一期一会のモーメントのために、日々きちんと準備をして、人生に一度しかない時を大切にしたいと思っています。

今後の展望を教えてください。

エピックという名称だったゲーム施設も、ゲームと軽食が楽しめるパックマンカフェというカフェ業態に転換し、売上は前年比約70%アップになりました。
大幅な戦略転換とブランディングをしたことで、シカゴのパックマンエンターテインメントも、パックマンカフェも旗艦店が成功しているので、次は多店舗展開をしていきます。中西部を皮切りに徐々に西にも東にも展開していく予定です。
さらに、パックマン・アンバサダー・プログラムで立ち上がっている色々なコラボレーション企画を実現させていきます。  

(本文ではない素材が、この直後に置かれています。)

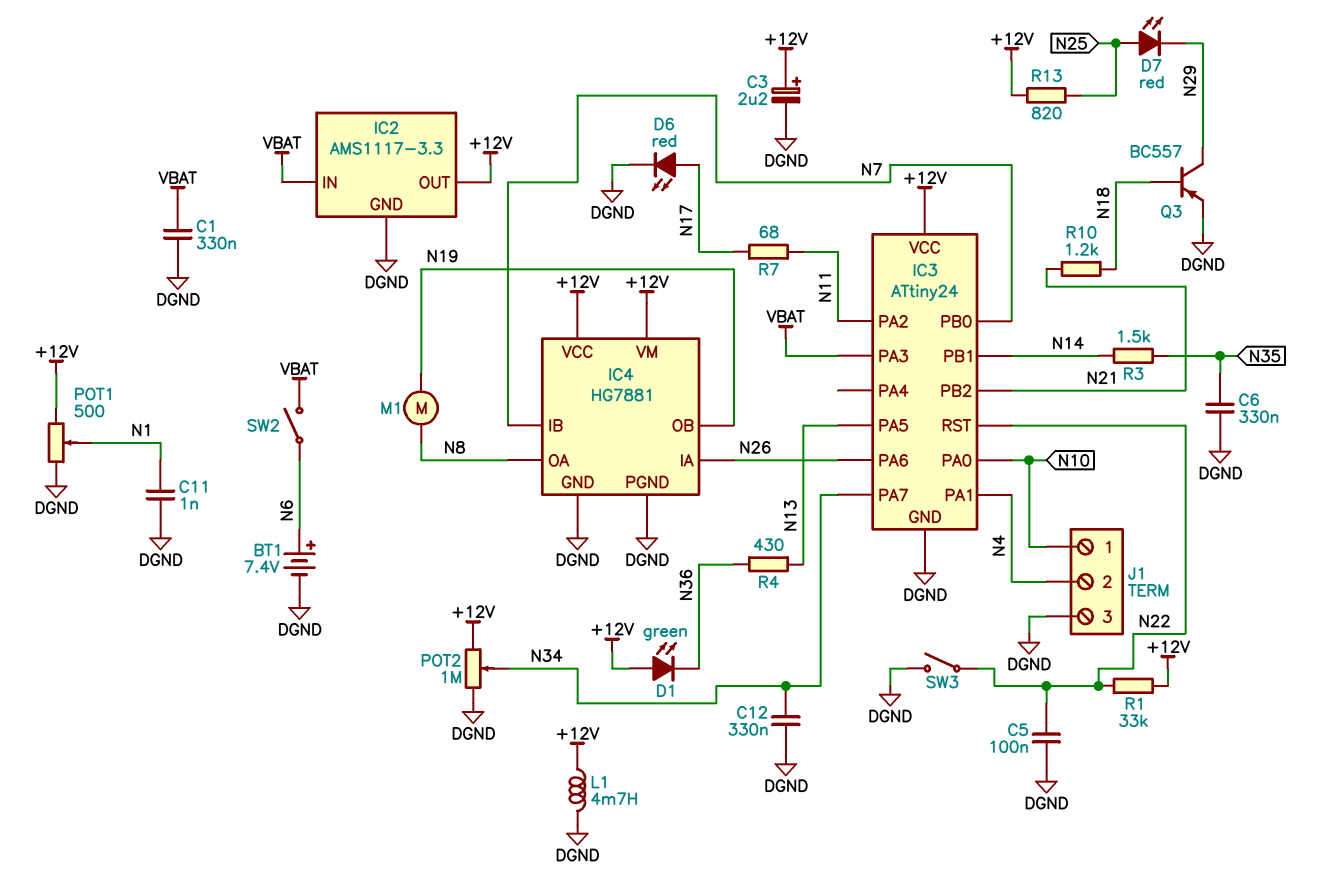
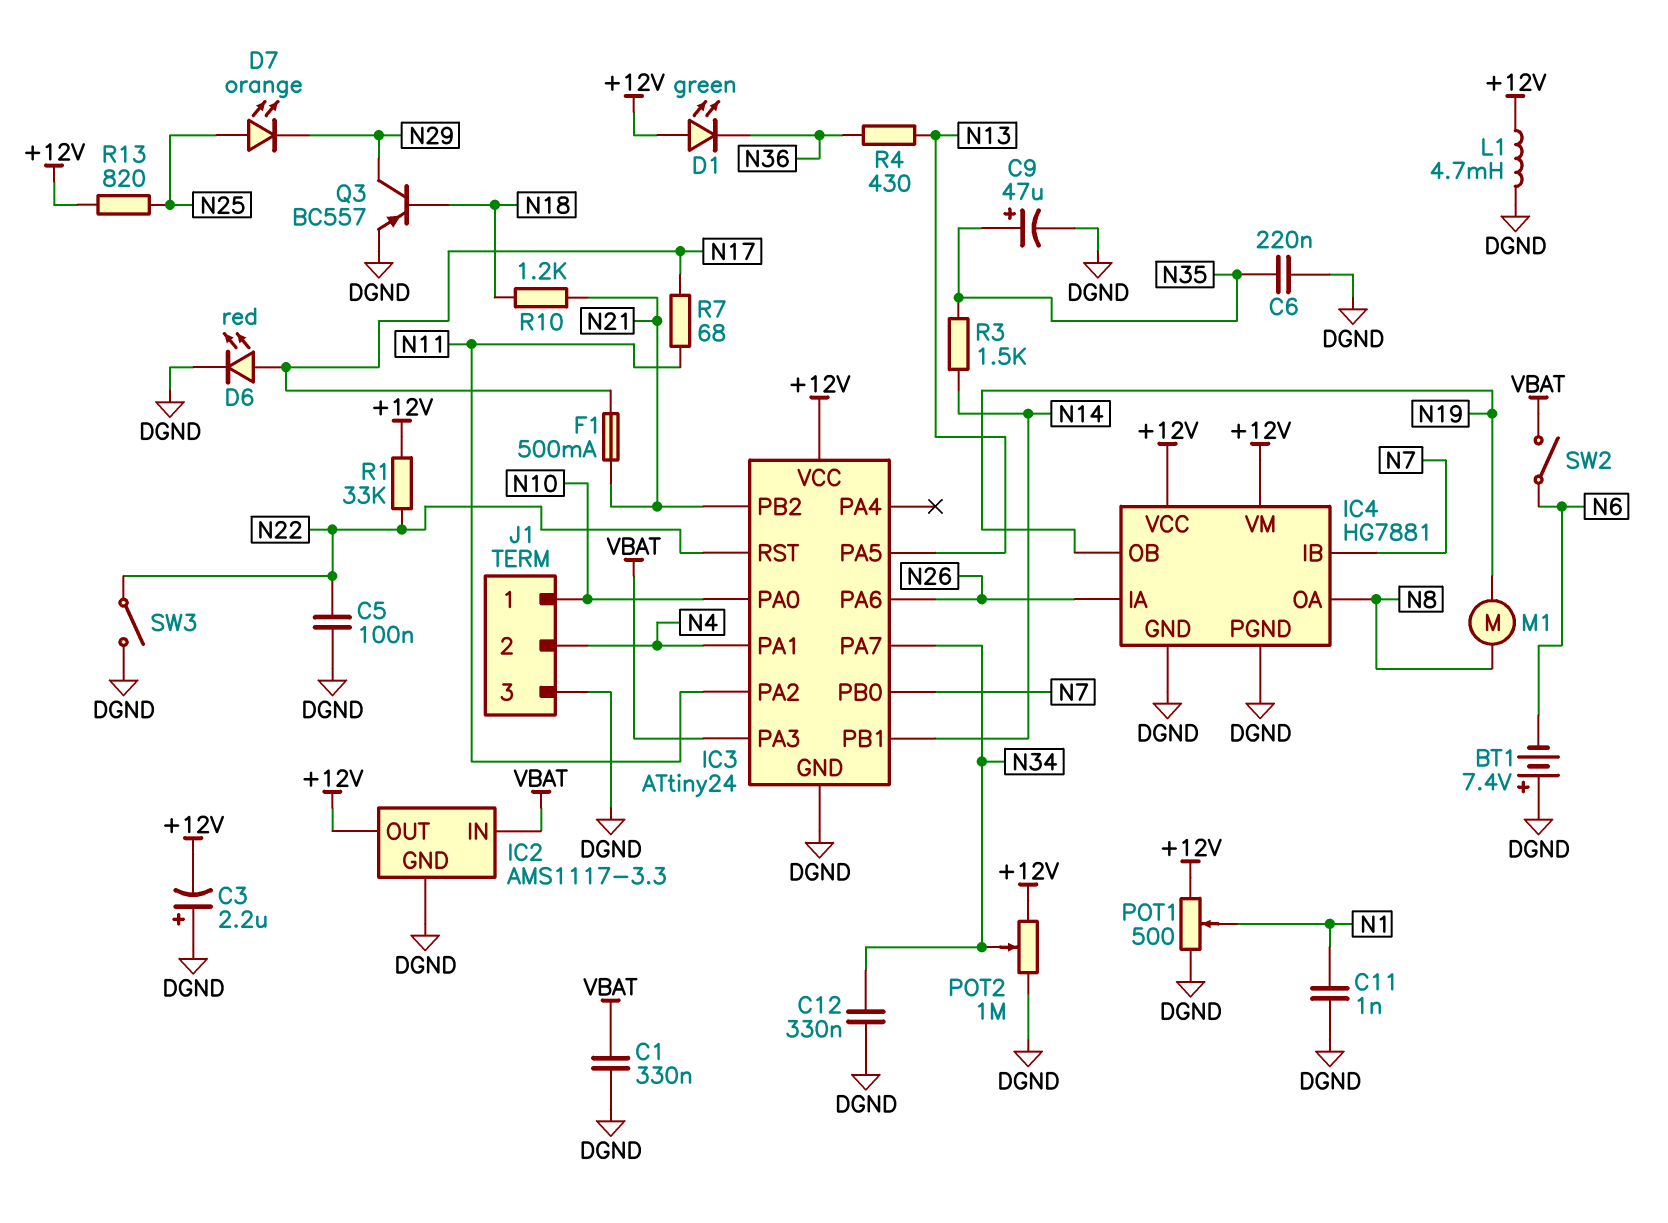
BT1: 7.4V (plus N6, minus DGND) -> 7.4V (plus DGND, minus N6)
C3: 2.2uF (plus +12V, minus DGND) -> 2.2uF (plus DGND, minus +12V)
C6: 330nF (DGND, N35) -> 220nF (DGND, N35)
C9: none -> 47uF (plus N35, minus DGND)
D7: LED red (A N25, K N29) -> LED orange (A N25, K N29)
F1: none -> 500mA (N17, N21)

プライベートにおいては、私は旅が趣味で学生時代にはバックパックひとつで海外旅行をしていました。ヨーロッパに6年ほど住んでいた経験もあり、これまで訪れた国は40ヵ国ほど。せっかくアメリカに赴任したので、家族も連れて、全米をもっとくまなく旅したいです。

NAMCO USA INC. 
代表取締役社長 President & Chief Executive Officer
齋藤 陽史 Kiyoshi Saito

1990年ソニー(株)入社後、ロンドン、アムステルダム、北京、日本において、セールス&マーケティングを担当。ソフトバンクモバイル(株)統括GM、日本マクドナルド(株)執行役員、(株)ジュピターテレコム(J:COM)GM、デル(株)執行役員、エイミア・ジャパン(株)カントリーマネジャー、トランス・コスモス(株)常務執行役員を経て2018年4月より現職。ロンドンビジネススクールMBA/米国公認会計士(イリノイ州Certificate)。